**Required work**
1. Answer these questions about the Macintosh II passage:
(a) How much did the processor unit weigh?
(b) How much video RAM did the basic video card have?
(c) How many colors or shades of gray could the expanded card display at one time?
2. Reproduce the portion of the Macintosh II passage that opens with the words containing "The huge processor" and closes with "on the monitor card.", copying it character for character.

The huge processor unit of the Macintosh II weighed in at 24 pounds and was almost 19 inches wide. This massive box dwarfed most of the monitors of the time. The Macintosh II did not have a built-in monitor connector and required a video card with built-in video memory. If the buyer did not purchase a fully-configured Mac II, the first set-up choir suggested by the Macintosh II Owner's Manual was to install a NuBus monitor card as the illustration shows below. Resolution and VRAM depended on the monitor card.
Unlike previous Macs, control of the video signal was taken off the motherboard and moved to the monitor card. Apple initially offered two configurations. The basic video card had 256K of video RAM and could support 1 to 4 bits of data per pixel. This configuration supported up to 16 colors on screen at one time, or 16 levels of gray (using true gray scale). The original Macintosh used black and white bit-mapped patterns. The same video card could be expanded to 512K of VRAM, which gave a depth of 8 bits per pixel. The expanded card could display up to 256 colors or shades of gray at one time. The video card had a video lookup table on board of over 16 million colors.

**Given records**
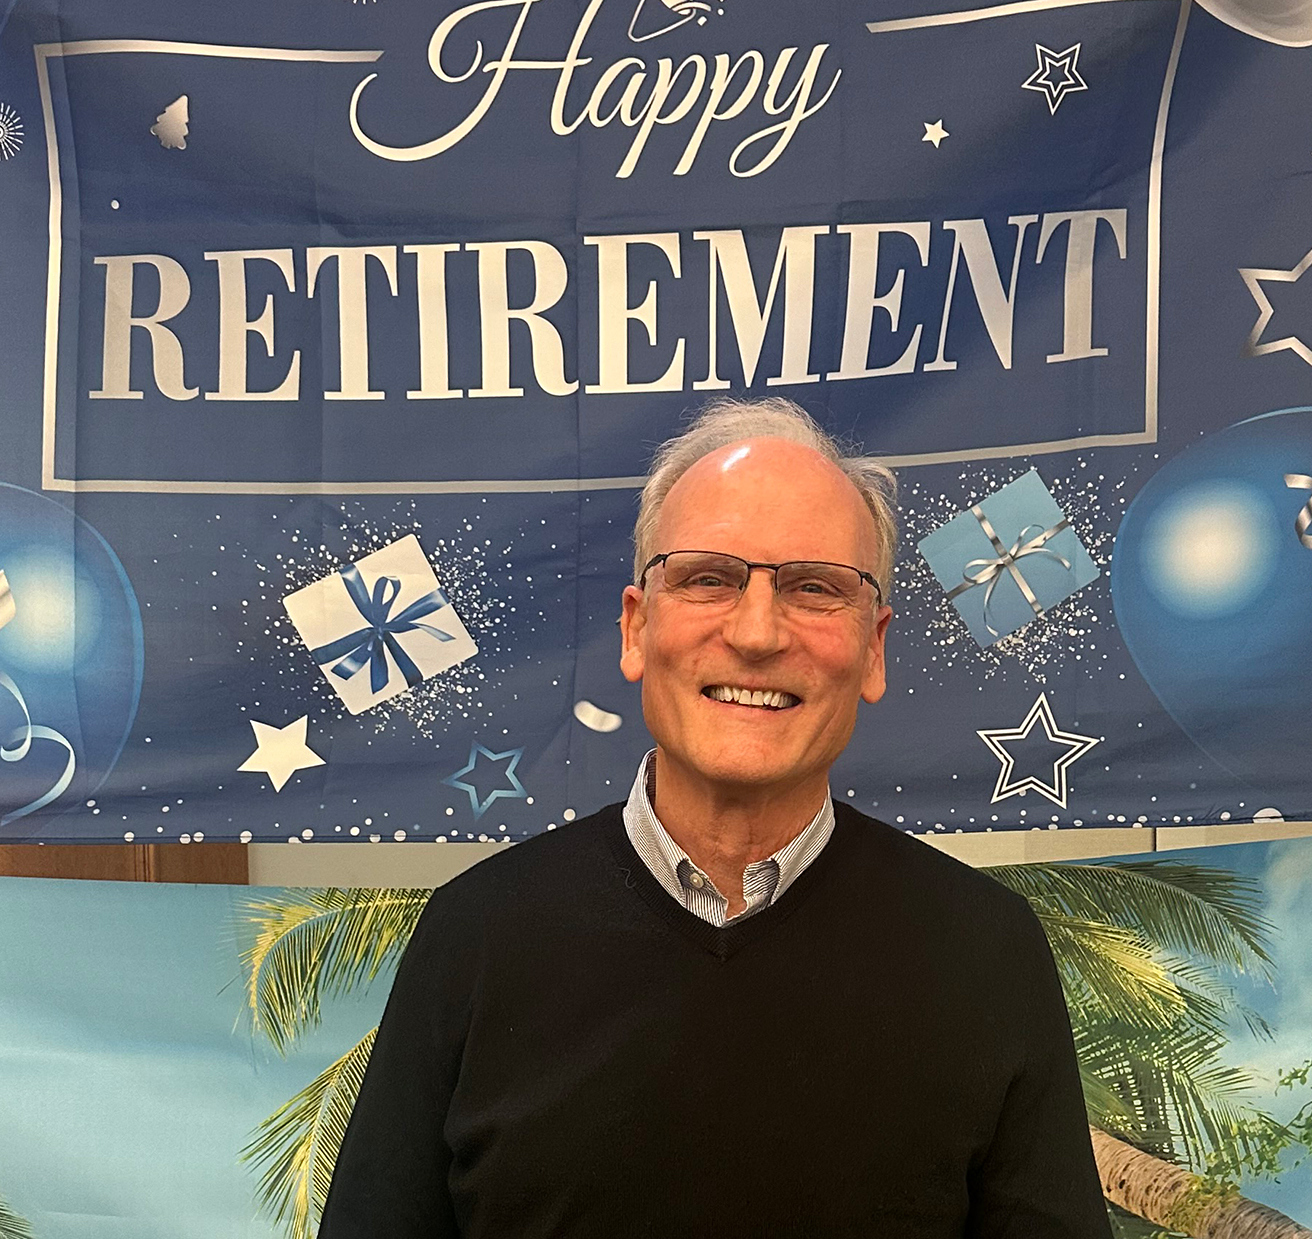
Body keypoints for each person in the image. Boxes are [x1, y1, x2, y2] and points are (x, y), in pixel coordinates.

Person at [319, 399, 1112, 1238]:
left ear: (874, 648)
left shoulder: (985, 950)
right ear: (636, 627)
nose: (759, 632)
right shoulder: (474, 936)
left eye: (815, 588)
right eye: (708, 578)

**Written answers**
1.
(a) 24 pounds
(b) 256K
(c) Up to 256

2.
The huge processor unit of the Macintosh II weighed in at 24 pounds and was almost 19 inches wide. This massive box dwarfed most of the monitors of the time. The Macintosh II did not have a built-in monitor connector and required a video card with built-in video memory. If the buyer did not purchase a fully-configured Mac II, the first set-up choir suggested by the Macintosh II Owner's Manual was to install a NuBus monitor card as the illustration shows below. Resolution and VRAM depended on the monitor card.